Integração da estocagem com a área de separação

Integrar um eficiente sistema de separação de pedidos em um sistema de estocagem de itens dos mais variados tipos, quantidades, tamanhos, entre outras características peculiares a cada produto, não é tarefa simples.
Desta forma, vamos apresentar algumas possibilidades de integração destes dois sistemas, fundamentais no processo de armazenagem.
Os atuais Centros de Distribuição que agregam valor através de serviços adicionais, tais como fracionamento de cargas, montagem de kits, precificação nas embalagens, entre outras, assumem um papel cada vez mais condizente com sua missão de atingir um nível de serviço e produtividade de classe mundial.
Essa tendência, que se pode observar no mercado atualmente, modifica sensivelmente as operações de armazenagem e, consequentemente, demanda soluções de estocagem e separação mais estudadas, desenvolvidas, implementadas e gerenciadas.
Visto que estes atendimentos a pedidos tornam-se cada vez mais customizados, pois derivam da necessidade específica de cada cliente, pode-se entender que os armazéns ou centros de distribuição serão apenas ferramentas para se atingir tal objetivo.
Neste contexto é que surgiram e continuam surgindo, cada vez mais, soluções que visam uma maior qualidade e produtividade operacional na estocagem e separação.

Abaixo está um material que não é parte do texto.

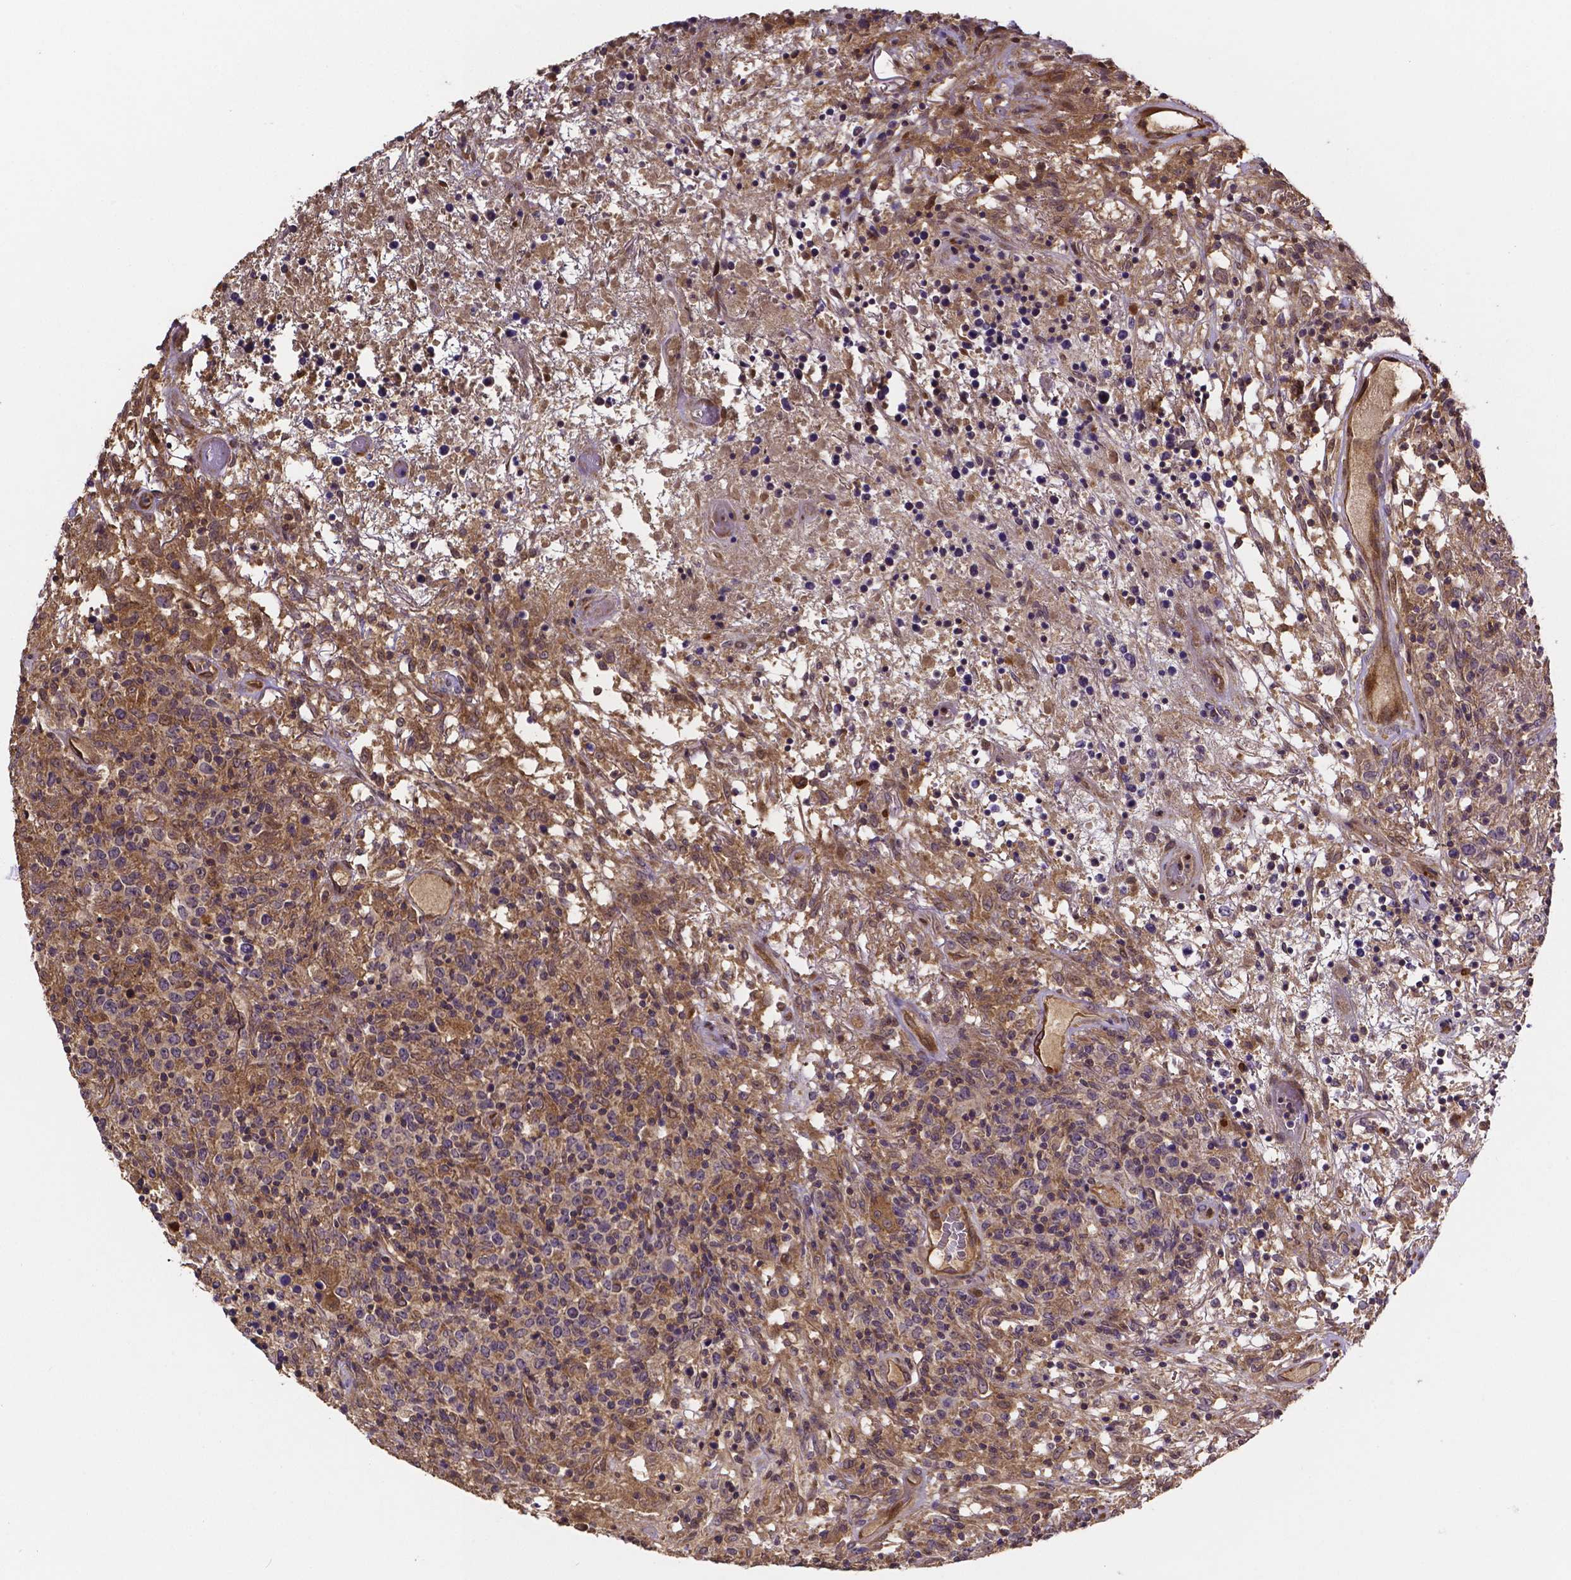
{"staining": {"intensity": "negative", "quantity": "none", "location": "none"}, "tissue": "lymphoma", "cell_type": "Tumor cells", "image_type": "cancer", "snomed": [{"axis": "morphology", "description": "Malignant lymphoma, non-Hodgkin's type, High grade"}, {"axis": "topography", "description": "Lung"}], "caption": "IHC histopathology image of human malignant lymphoma, non-Hodgkin's type (high-grade) stained for a protein (brown), which displays no staining in tumor cells.", "gene": "RNF123", "patient": {"sex": "male", "age": 79}}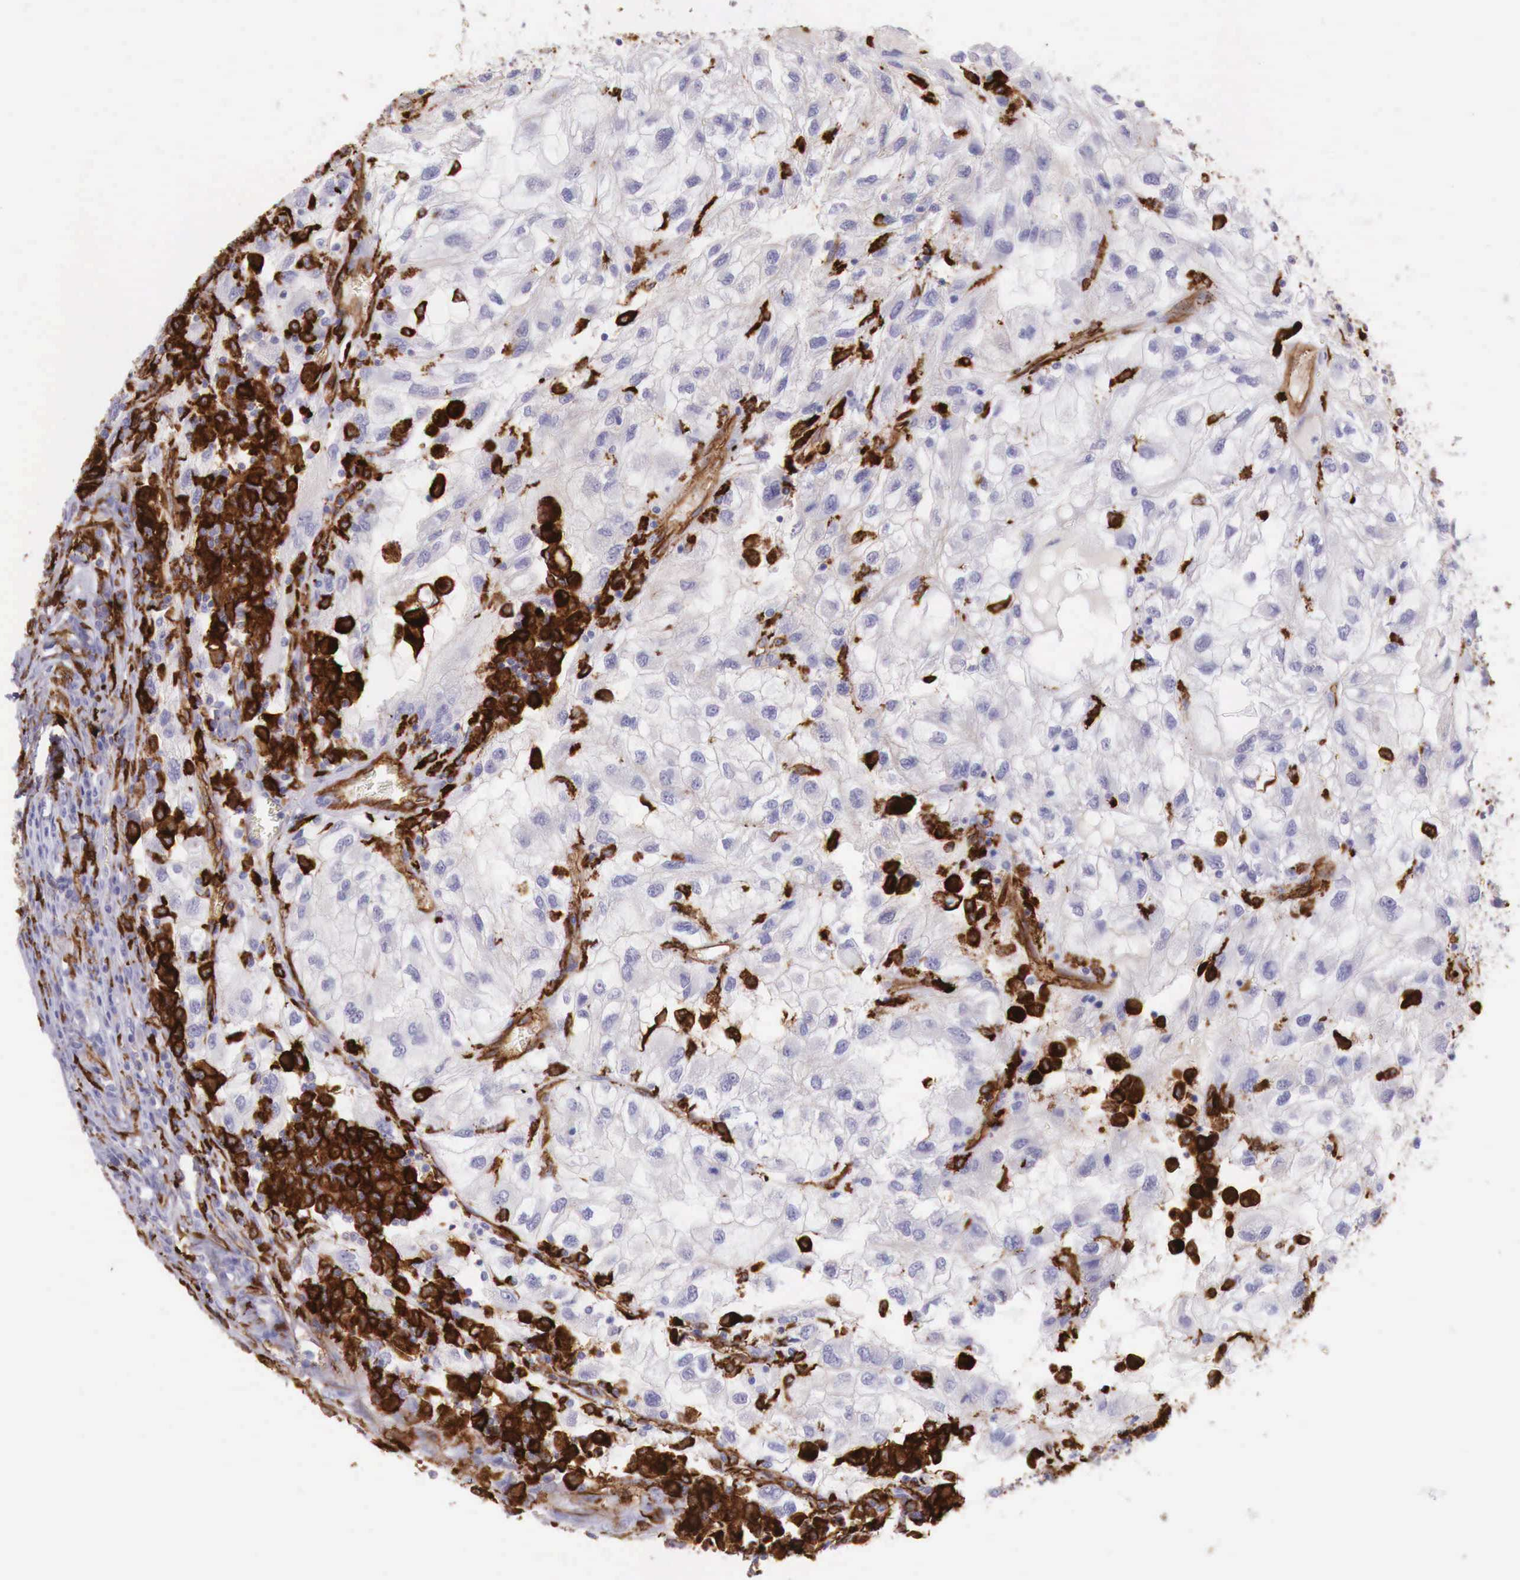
{"staining": {"intensity": "negative", "quantity": "none", "location": "none"}, "tissue": "renal cancer", "cell_type": "Tumor cells", "image_type": "cancer", "snomed": [{"axis": "morphology", "description": "Normal tissue, NOS"}, {"axis": "morphology", "description": "Adenocarcinoma, NOS"}, {"axis": "topography", "description": "Kidney"}], "caption": "Immunohistochemistry (IHC) image of renal cancer (adenocarcinoma) stained for a protein (brown), which reveals no staining in tumor cells. (Brightfield microscopy of DAB (3,3'-diaminobenzidine) immunohistochemistry at high magnification).", "gene": "MSR1", "patient": {"sex": "male", "age": 71}}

Conceitos de integração e localização de áreas
Existem basicamente três conceitos de integração e localização da área de estoque e da área de separação, que podem ser descritos da seguinte forma:

1. Áreas de separação e estocagem separadas fisicamente - É o conceito onde a área de estocagem, que possui uma quantidade de itens superior à área de separação, está separada fisicamente e é responsável pelo reabastecimento dos produtos da área de separação, que é mais compacta e permite maior produtividade na separação de pequenas quantidades de uma grande variedade.

2. Áreas de separação e estocagem separadas verticalmente - O conceito baseia-se na instalação de um sistema de separação no nível inferior de uma estrutura de estocagem, considerando os níveis superiores para guarda do estoque reserva, responsável pelo reabastecimento do sistema de separação. Deve-se avaliar, neste caso, o impacto operacional de integrar-se os fluxos de separação e de estocagem.

3. Áreas de separação e estocagem integradas nos mesmos locais - O Conceito considera que o local de estoque já é a zona de separação, reduzindo com isso o processo de reabastecimento dos casos anteriores. Importante verificar neste caso se a movimentação não será muito intensa, ocasionando baixa produtividade operacional devido a congestionamentos nos corredores.

Nas três formas apresentadas, a criatividade para a composição dos sistemas, integrando diversos equipamentos de estocagem e separação, é que fará a diferença.
Desta forma, a identificação da melhor forma, bem como da melhor solução, é que definirá a eficácia do sistema, que pode ser medida através de indicadores relacionados com: ocupação do espaço, tempo de separação, distâncias percorridas, erros de separação, acuracidade do estoque, etc.

Conclusão

O grande desafio atualmente é investir tempo em planejamento no desenvolvimento de soluções que  integrem a estocagem com a separação, melhorando o nível de serviço aos nossos clientes, bem como a produtividade operacional.

julho/2001

Eduardo Banzato,
Gerente da IMAM Consultoria Ltda., de São Paulo.